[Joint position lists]
--------------------------------------------------

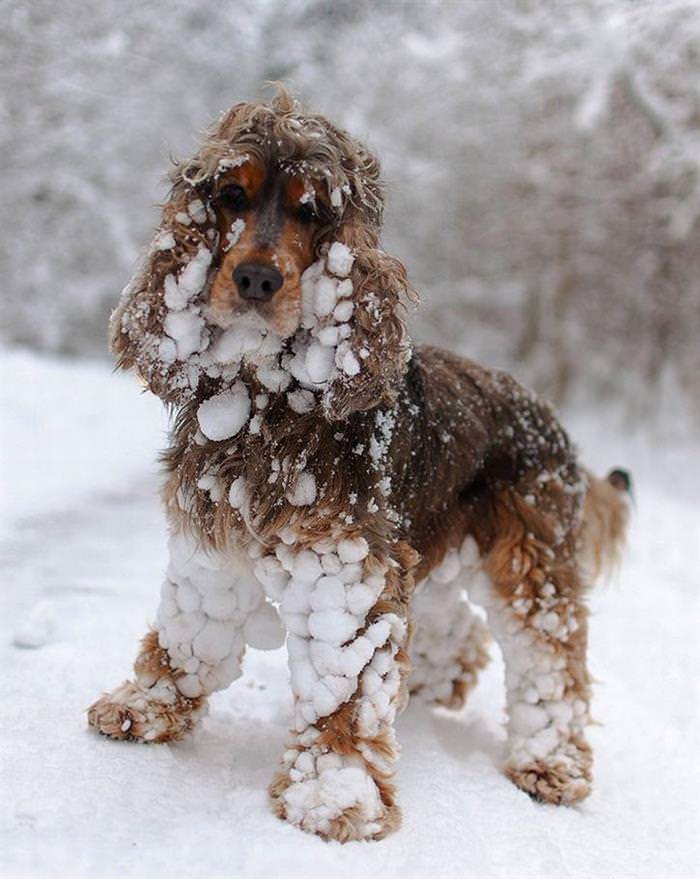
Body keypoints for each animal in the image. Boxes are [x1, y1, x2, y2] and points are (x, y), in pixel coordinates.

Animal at [87, 86, 628, 844]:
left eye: (313, 210)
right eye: (230, 194)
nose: (256, 277)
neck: (268, 398)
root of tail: (552, 420)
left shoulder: (344, 565)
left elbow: (343, 686)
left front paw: (332, 796)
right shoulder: (211, 539)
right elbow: (189, 631)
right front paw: (146, 704)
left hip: (530, 559)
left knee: (553, 661)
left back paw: (551, 763)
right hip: (430, 540)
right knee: (459, 626)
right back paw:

--------------------------------------------------

_EXERCISE DESCRIPTION:_
Answer with nothing but the count of lines in the entries that hold the word "right".

_ANSWER FOR THE TASK:_
7